New York: The month of July has been marked as the world’s hottest month ever recorded, and it remains very likely that 2021 will rank among the 10-warmest years on record, new data has revealed.
According to new global data released by the US National Oceanic and Atmospheric Administration (NOAA), extreme heat is also a reflection of the long-term changes outlined in a major report released this week by the Intergovernmental Panel on Climate Change (IPCC).
“In this case, first place is the worst place to be.

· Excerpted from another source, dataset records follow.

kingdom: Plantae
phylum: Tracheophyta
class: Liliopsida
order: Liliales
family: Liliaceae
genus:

July is typically the world’s warmest month of the year, but July 2021 outdid itself as the hottest July and month ever recorded,” said NOAA Administrator Rick Spinrad.
“This new record adds to the disturbing and disruptive path that climate change has set for the globe,” he said in a statement late Friday.
The combined land and ocean-surface temperature was 1.67 degrees Fahrenheit (0.93 of a degree Celsius) above the 20th-century average of 60.4 degrees F (15.8 degrees Celsius), making it the hottest July since records began 142 years ago.
It was 0.02 of a degree Fahrenheit (0.01 of a degree C) higher than the previous record set in July 2016, which was then tied in 2019 and 2020.
The land-surface only temperature was the highest ever recorded for July, at an unprecedented 2.77 degrees Fahrenheit (1.54 degrees Celsius) above average, surpassing the previous record set in 2012.
Asia had its hottest July on record, besting the previous record set in 2010.
“Scientists from across the globe delivered the most up-to-date assessment of the ways in which the climate is changing,” Spinrad said.
“It is a sobering IPCC report that finds that human influence is, unequivocally, causing climate change, and it confirms the impacts are widespread and rapidly intensifying.”
The IPCC report had provided estimates of the chances of crossing the global warming level of 1.5 degree Celsius in the next decades, and finds that unless there are immediate, rapid, and large-scale reductions in greenhouse gas emissions, limiting warming to close to 1.5 degree Celsius or even 2 degree Celsius will be beyond reach.